Waters does exhibit some of the symptoms of adulthood. He’s quit smoking, for example … or, as he put it in his book Shock Value, “I’m embarrassed to admit I don’t even smoke cigarettes anymore.” He is a homeowner, thrice over. He has the kind of success that only a grown-up can have: He has made sixteen films and will start shooting another one, Fruitcake, in the coming months; his most popular film, Hairspray, was made into a Broadway musical that won eight Tonys and is now extremely successful in London too, and a film remake starring John Travolta came out last year. Waters’s 1990 film Cry-Baby has just been made into a musical that is currently in previews and will open on Broadway next month. He has an amazing collection of contemporary art. He employs a decorator. He drinks tea.

But his interests have remained intact: art, sex, drugs, class, and transgression. His most recent film, A Dirty Shame, received an NC-17 rating. A Dirty Shame is less shocking than Pink Flamingos, the 1972 movie that made Waters famous and featured a man with a singing asshole and the drag queen Divine (who grew up around the corner from Waters) literally eating dog shit. But then most movies are. A Dirty Shame is still both filthy and insanely creative: Its characters find themselves changed from genteel “neuters” to insatiable sex addicts of various stripes after they bump their heads. The final transformation occurs when Chris Isaak’s character is hit on the head by the petrified turd of David Hasselhoff, whom we see defecating in the bathroom of an airplane flying high overhead.

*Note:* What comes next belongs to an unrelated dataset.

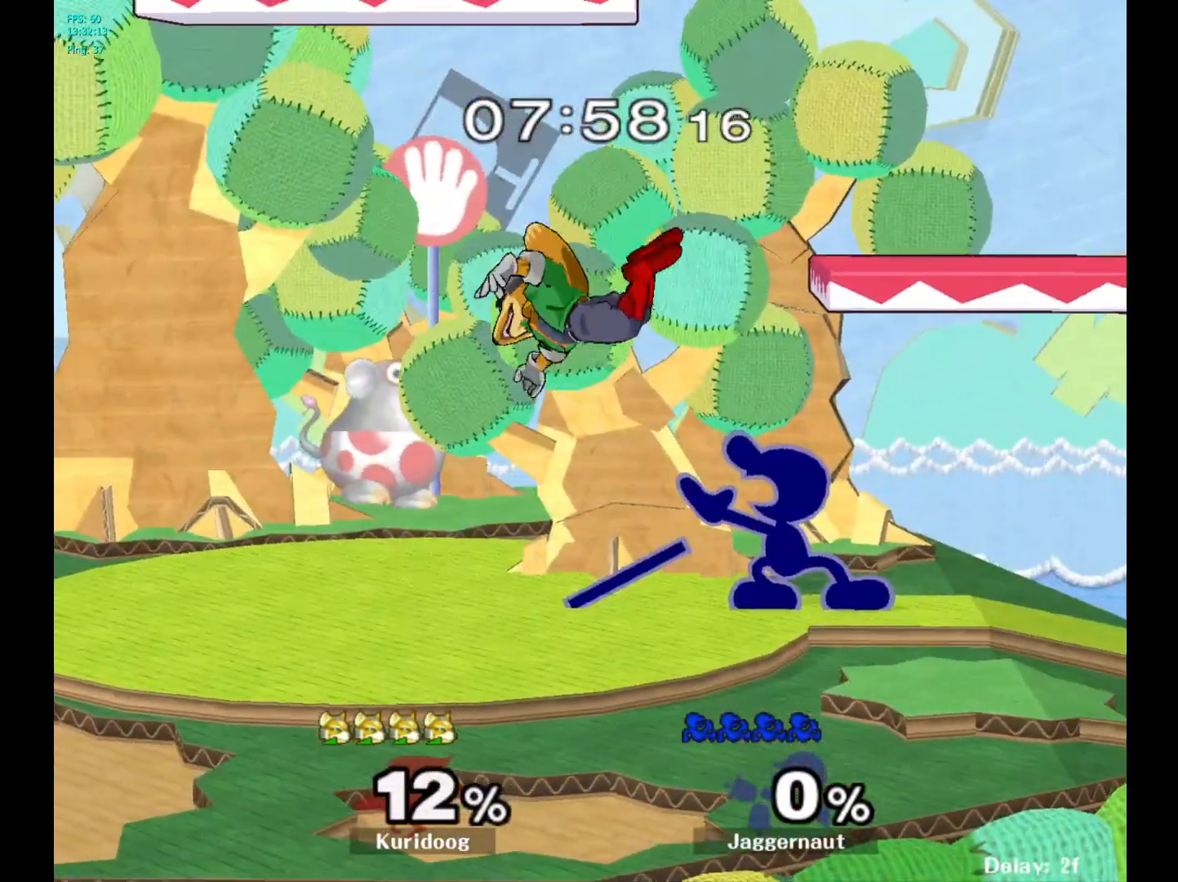
{"dt_ms": 500, "buttons": [], "left_stick": "center", "right_stick": "center", "events": [[183, "A", "down"], [317, "A", "up"]]}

Next: The fundamental similarities of all of Waters's movies.

Roman Candles, in 1966.

“Brigid Berlin said the funniest thing about how do you be bad at 66. And there is no way really except through your work,” Waters said. (He has adjusted this quote over the years. In Shock Value it went like so: “Brigid Berlin, the best of the Warhol superstars, recently commented to me, ‘How can you be bad‚ in your fifties?’ ”) “Liar,” Waters growled at a man who indicated he was going in the opposite direction of town and did not stop to pick us up.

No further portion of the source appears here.